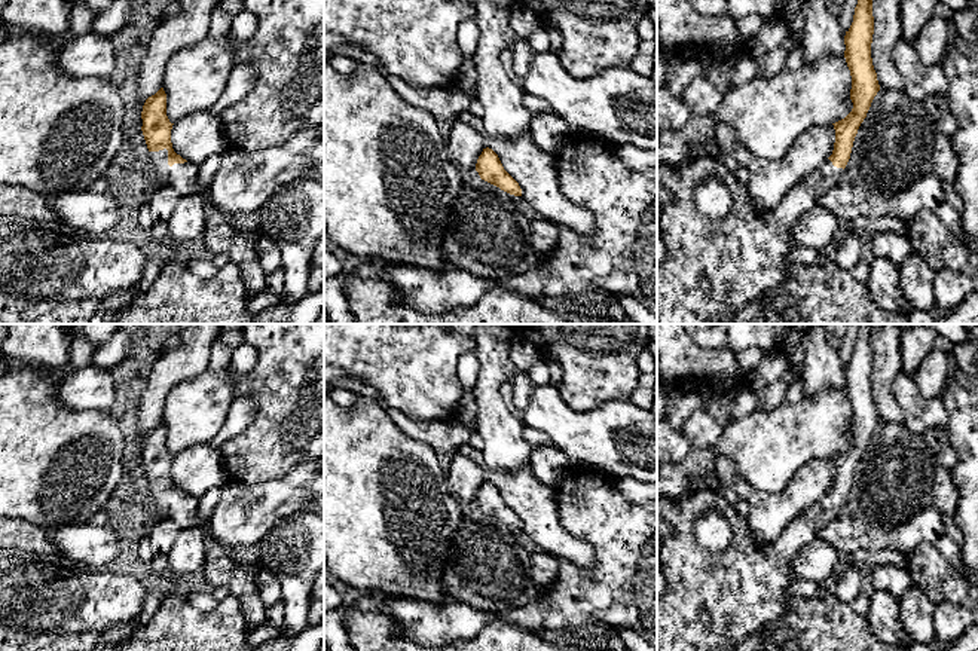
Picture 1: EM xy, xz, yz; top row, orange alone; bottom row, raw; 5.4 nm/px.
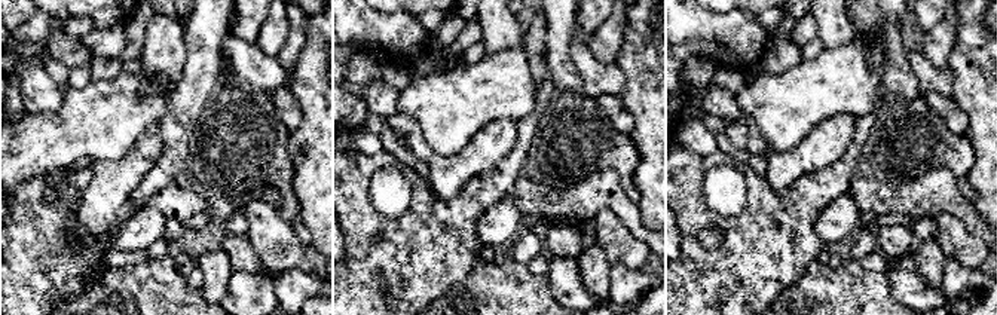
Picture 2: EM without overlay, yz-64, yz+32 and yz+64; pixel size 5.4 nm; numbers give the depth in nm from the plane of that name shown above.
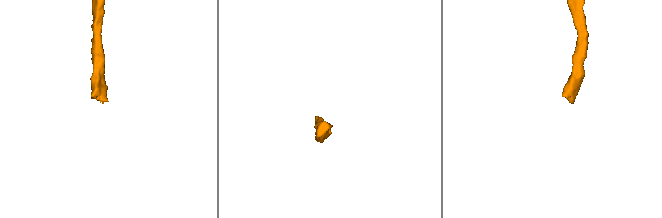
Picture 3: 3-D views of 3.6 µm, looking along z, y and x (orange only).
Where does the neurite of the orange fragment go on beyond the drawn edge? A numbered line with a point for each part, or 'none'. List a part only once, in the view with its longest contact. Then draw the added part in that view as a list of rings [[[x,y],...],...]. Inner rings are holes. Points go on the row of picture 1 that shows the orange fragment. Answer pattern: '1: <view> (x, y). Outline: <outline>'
1: xy (235, 235). Outline: [[[168,150],[149,152],[147,166],[165,183],[177,190],[181,198],[193,196],[199,193],[205,201],[205,227],[202,230],[207,250],[211,254],[224,254],[230,259],[230,263],[236,265],[241,271],[245,288],[251,294],[259,294],[268,287],[266,275],[257,262],[257,239],[260,238],[260,230],[257,227],[259,211],[241,213],[241,214],[226,214],[218,211],[211,204],[210,187],[201,187],[198,181],[199,166],[190,162],[168,165]]]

--

_WORK ORDER_: Exclude the images and reproduce the remaining data exactly.

_SOLVED EXERCISE_:
Picture 1: EM xy, xz, yz; top row, orange alone; bottom row, raw; 5.4 nm/px.
Picture 2: EM without overlay, yz-64, yz+32 and yz+64; pixel size 5.4 nm; numbers give the depth in nm from the plane of that name shown above.
Picture 3: 3-D views of 3.6 µm, looking along z, y and x (orange only).
Where does the neurite of the orange fragment go on beyond the drawn edge? A numbered line with a point for each part, or 'none'. List a part only once, in the view with its longest contact. Then draw the added part in that view as a list of rings [[[x,y],...],...]. Inner rings are holes. Points go on the row of picture 1 that shows the orange fragment. Answer pattern: '1: <view> (x, y). Outline: <outline>'
1: xy (235, 235). Outline: [[[168,150],[149,152],[147,166],[165,183],[177,190],[181,198],[193,196],[199,193],[205,201],[205,227],[202,230],[207,250],[211,254],[224,254],[230,259],[230,263],[236,265],[241,271],[245,288],[251,294],[259,294],[268,287],[266,275],[257,262],[257,239],[260,238],[260,230],[257,227],[259,211],[241,213],[241,214],[226,214],[218,211],[211,204],[210,187],[201,187],[198,181],[199,166],[190,162],[168,165]]]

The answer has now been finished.